## Text block
=-=-=

Main article: Pantheism controversy

In 1785, Friedrich Heinrich Jacobi published a condemnation of Spinoza's pantheism, after Lessing was thought to have confessed on his deathbed to being a "Spinozist", which was the equivalent in his time of being called an atheist. Jacobi claimed that Spinoza's doctrine was pure materialism, because all Nature and God are said to be nothing but extended substance. This, for Jacobi, was the result of Enlightenment rationalism and it would finally end in absolute atheism. Moses Mendelssohn disagreed with Jacobi, saying that there is no actual difference between theism and pantheism. The entire issue became a major intellectual and religious concern for European civilization at the time, which Immanuel Kant rejected, as he thought that attempts to conceive of transcendent reality would lead to antinomies in thought.

=-=-=

## Data extracts
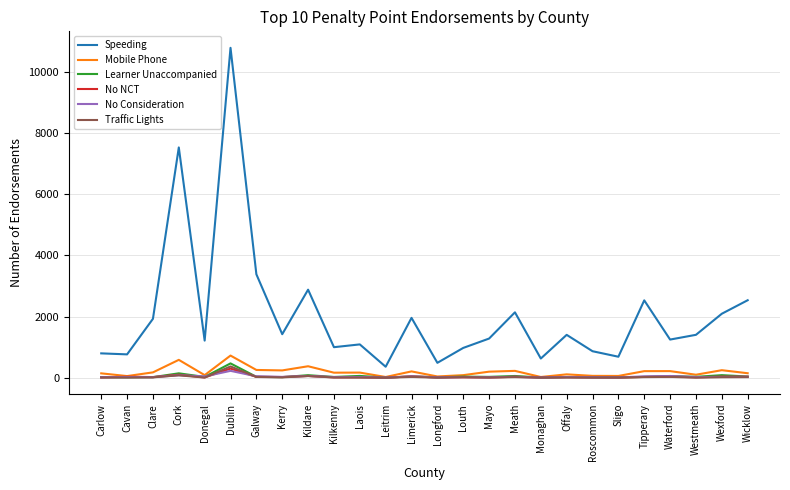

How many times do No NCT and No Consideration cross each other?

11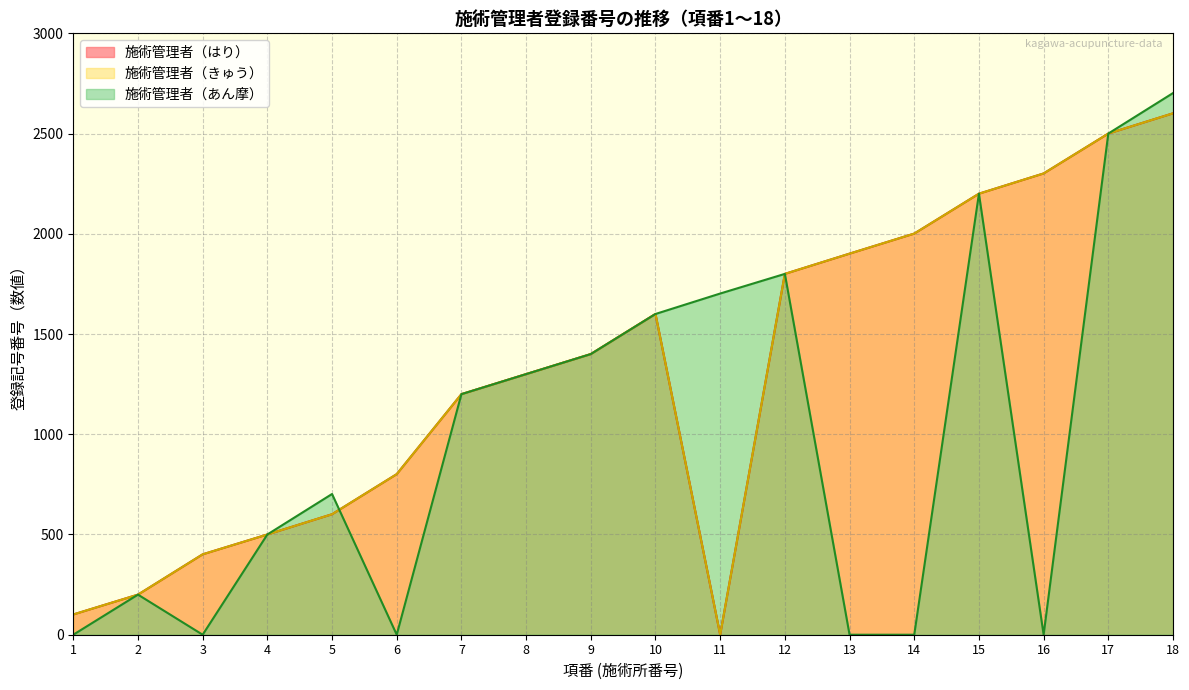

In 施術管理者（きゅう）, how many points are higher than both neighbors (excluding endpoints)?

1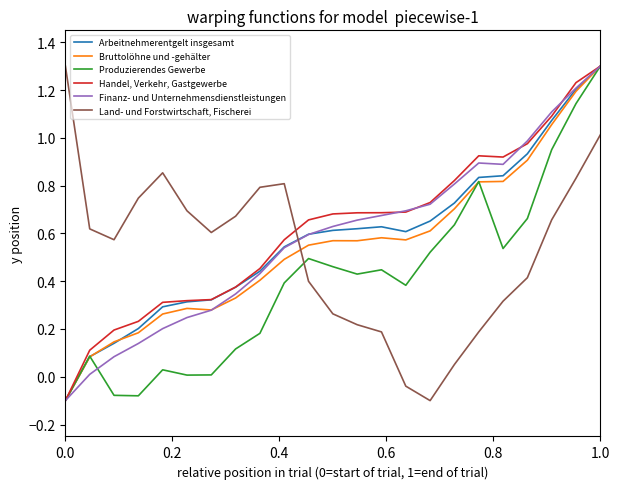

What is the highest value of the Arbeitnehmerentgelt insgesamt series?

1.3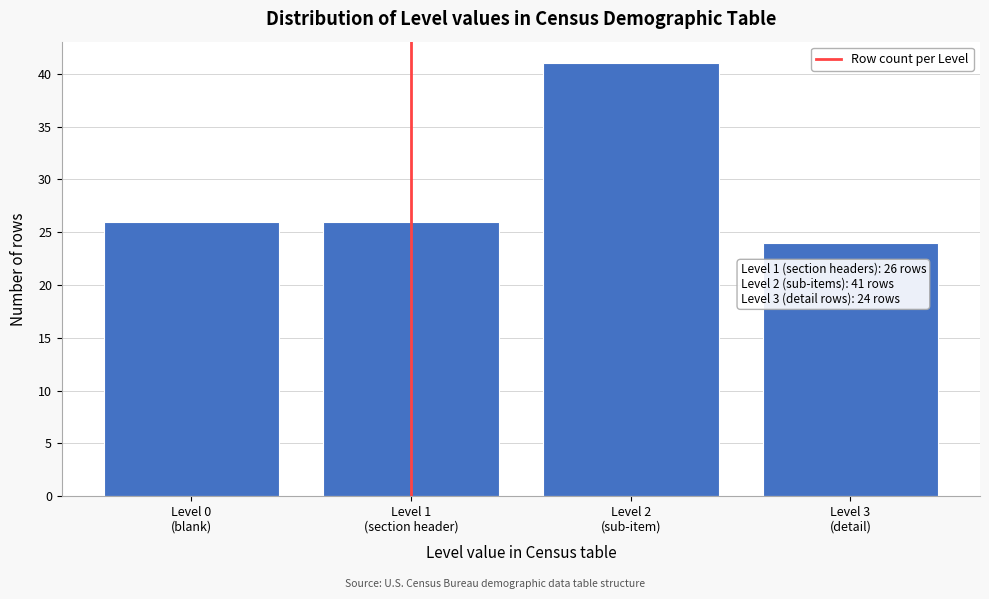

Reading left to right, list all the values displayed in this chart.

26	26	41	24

=-=-=

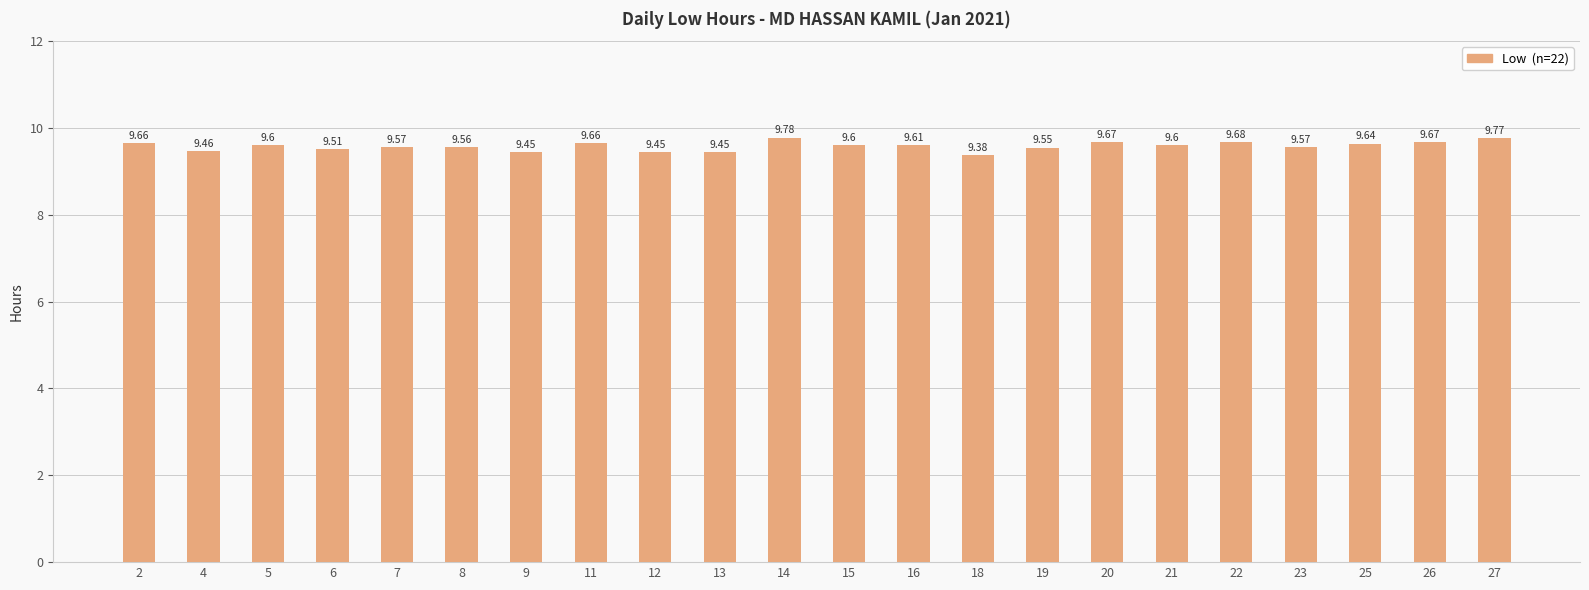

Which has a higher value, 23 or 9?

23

=-=-=

## Check your understanding
1 - List every person named in the passage on the pantheism controversy.
2 - Render this sentence from the pantheism controversy passage in Spanish: "Moses Mendelssohn disagreed with Jacobi, saying that there is no actual difference between theism and pantheism."
3 - Carry on the passage about the pantheism controversy, picking up after its final sentence.

## Expected results
1 - Friedrich Heinrich Jacobi, Spinoza, Lessing, Moses Mendelssohn, Immanuel Kant

2 - Moses Mendelssohn no estuvo de acuerdo con Jacobi y afirmó que no hay ninguna diferencia real entre el teísmo y el panteísmo.

3 -
The attraction of Spinoza's philosophy to late eighteenth-century Europeans was that it provided an alternative to materialism, atheism, and deism. Three of Spinoza's ideas strongly appealed to them:

  • the unity of all that exists;
  • the regularity of all that happens; and
  • the identity of spirit and nature.

Spinoza's "God or Nature" provided a living, natural God, in contrast to the Newtonian mechanical "First Cause" or the dead mechanism of the French "Man Machine."